BAKOU, 2 oct 2008 (AFP). Le numéro deux de la diplomatie américaine, John Negroponte, a souhaité jeudi que l’élection présidentielle du 15 octobre en Azerbaïdjan soit « libre, équitable et transparentes », lors d’une visite dans cette ancienne république soviétique.

La date du « 15 octobre représente une opportunité pour l’Azerbaïdjan qui pourra ainsi démontrer son engagement aux réformes démocratiques en organisant une élection considérée par sa propre population et la communauté internationale comme étant libre, équitable et transparente », a déclaré M. Negroponte lors d’une conférence de presse à Bakou.

Le président Ilham Aliev devrait largement remporter cette élection, qui est boycottée par les principaux partis d’opposition.

Les observateurs étrangers avaient critiqué le déroulement des précédentes élections dans ce pays du Caucase, estimant qu’elles ne respectaient pas les normes internationales démocratiques.

M. Aliev préside l’Azerbaïdjan depuis qu’il a succédé en octobre 2003 à son père Gueïdar, à l’époque gravement malade et décédé depuis.

Gueïdar Aliev, ancien apparatchik soviétique, dirigeait le pays d’une main de fer depuis dix ans.

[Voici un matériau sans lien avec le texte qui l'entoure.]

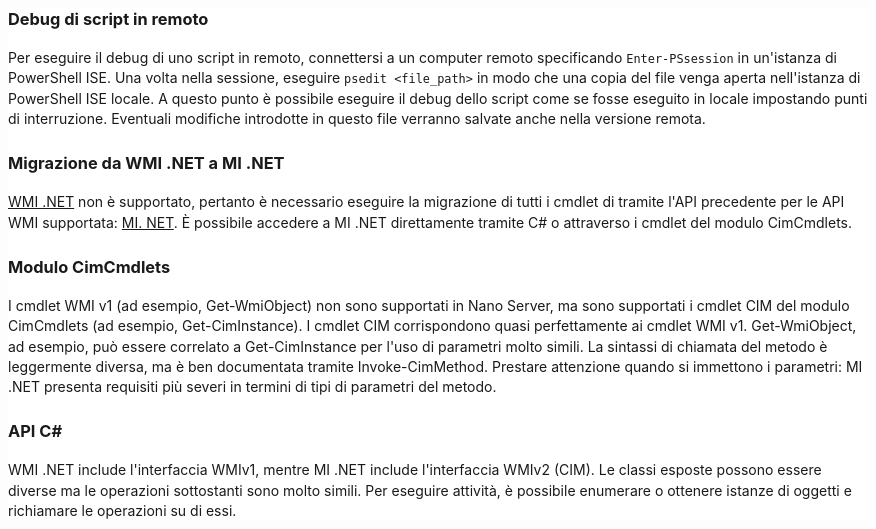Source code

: ### <a name="remotely-debugging-scripts"></a>Debug di script in remoto  
  
Per eseguire il debug di uno script in remoto, connettersi a un computer remoto specificando `Enter-PSsession` in un'istanza di PowerShell ISE. Una volta nella sessione, eseguire `psedit <file_path>` in modo che una copia del file venga aperta nell'istanza di PowerShell ISE locale. A questo punto è possibile eseguire il debug dello script come se fosse eseguito in locale impostando punti di interruzione. Eventuali modifiche introdotte in questo file verranno salvate anche nella versione remota.   
  
### <a name="migrating-from-wmi-net-to-mi-net"></a>Migrazione da WMI .NET a MI .NET  
  
[WMI .NET](https://msdn.microsoft.com/library/mt481551(v=vs.110).aspx) non è supportato, pertanto è necessario eseguire la migrazione di tutti i cmdlet di tramite l'API precedente per le API WMI supportata: [MI. NET](https://msdn.microsoft.com/library/dn387184(v=vs.85).aspx). È possibile accedere a MI .NET direttamente tramite C# o attraverso i cmdlet del modulo CimCmdlets.   
  
### <a name="cimcmdlets-module"></a>Modulo CimCmdlets  
  
I cmdlet WMI v1 (ad esempio, Get-WmiObject) non sono supportati in Nano Server, ma sono supportati i cmdlet CIM del modulo CimCmdlets (ad esempio, Get-CimInstance). I cmdlet CIM corrispondono quasi perfettamente ai cmdlet WMI v1. Get-WmiObject, ad esempio, può essere correlato a Get-CimInstance per l'uso di parametri molto simili. La sintassi di chiamata del metodo è leggermente diversa, ma è ben documentata tramite Invoke-CimMethod. Prestare attenzione quando si immettono i parametri: MI .NET presenta requisiti più severi in termini di tipi di parametri del metodo.  
  
### <a name="c-api"></a>API C#  
  
WMI .NET include l'interfaccia WMIv1, mentre MI .NET include l'interfaccia WMIv2 (CIM). Le classi esposte possono essere diverse ma le operazioni sottostanti sono molto simili. Per eseguire attività, è possibile enumerare o ottenere istanze di oggetti e richiamare le operazioni su di essi.   
  
  



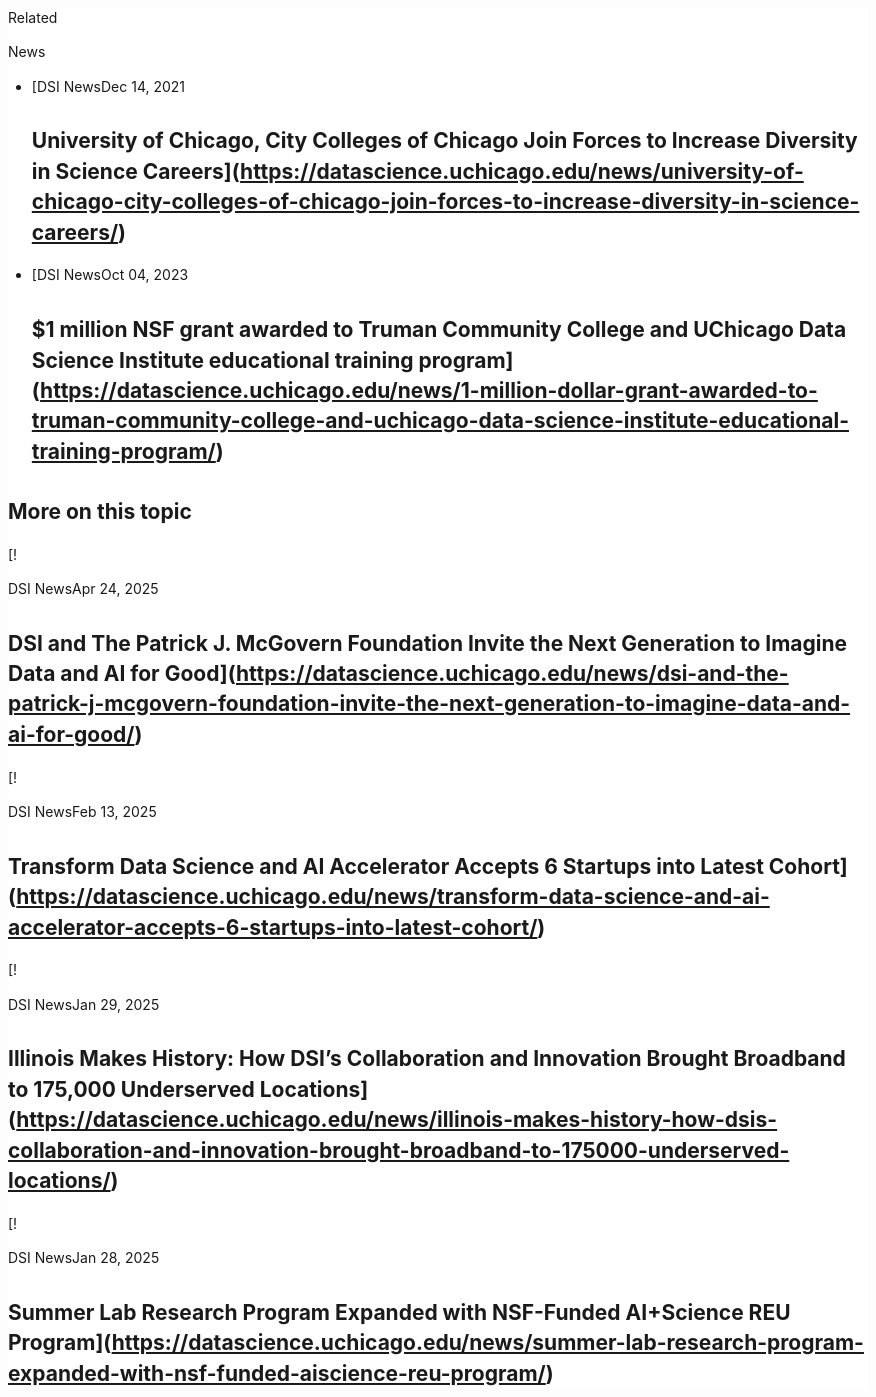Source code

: Related

News

* [DSI NewsDec 14, 2021

  ## University of Chicago, City Colleges of Chicago Join Forces to Increase Diversity in Science Careers](https://datascience.uchicago.edu/news/university-of-chicago-city-colleges-of-chicago-join-forces-to-increase-diversity-in-science-careers/)
* [DSI NewsOct 04, 2023

  ## $1 million NSF grant awarded to Truman Community College and UChicago Data Science Institute educational training program](https://datascience.uchicago.edu/news/1-million-dollar-grant-awarded-to-truman-community-college-and-uchicago-data-science-institute-educational-training-program/)

## More on this topic

[!

DSI NewsApr 24, 2025

## DSI and The Patrick J. McGovern Foundation Invite the Next Generation to Imagine Data and AI for Good](https://datascience.uchicago.edu/news/dsi-and-the-patrick-j-mcgovern-foundation-invite-the-next-generation-to-imagine-data-and-ai-for-good/)
[!

DSI NewsFeb 13, 2025

## Transform Data Science and AI Accelerator Accepts 6 Startups into Latest Cohort](https://datascience.uchicago.edu/news/transform-data-science-and-ai-accelerator-accepts-6-startups-into-latest-cohort/)
[!

DSI NewsJan 29, 2025

## Illinois Makes History: How DSI’s Collaboration and Innovation Brought Broadband to 175,000 Underserved Locations](https://datascience.uchicago.edu/news/illinois-makes-history-how-dsis-collaboration-and-innovation-brought-broadband-to-175000-underserved-locations/)
[!

DSI NewsJan 28, 2025

## Summer Lab Research Program Expanded with NSF-Funded AI+Science REU Program](https://datascience.uchicago.edu/news/summer-lab-research-program-expanded-with-nsf-funded-aiscience-reu-program/)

Son fils fut élu confortablement (plus de 75% des voix) mais des manifestations convoquées par l’opposition éclatèrent peu après, dégénérant en de violentes émeutes et de nombreuses arrestations.

L’Azerbaïdjan est stratégique pour les Occidentaux dans la recherche et l’exploitation de nouvelles ressources gazières et pétrolières dans la région de la mer Caspienne. M. Aliev a axé sa politique extérieure sur le renforcement des liens avec les pays occidentaux et a rencontré à diverses reprises le président américain George W. Bush.

M. Negroponte a également déclaré, comme le vice-président américain Dick Cheney l’avait fait lors d’une visite début septembre dans ce pays, que les Etats-Unis avaient un « intérêt profond et constant » pour la sécurité en Azerbaïdjan et le reste du Caucase du sud.

M. Cheney s’était alors rendu dans les pays alliés de Washington dans la région, après le conflit armé qui a éclaté début août entre la Russie et la Géorgie, pro-occidentale.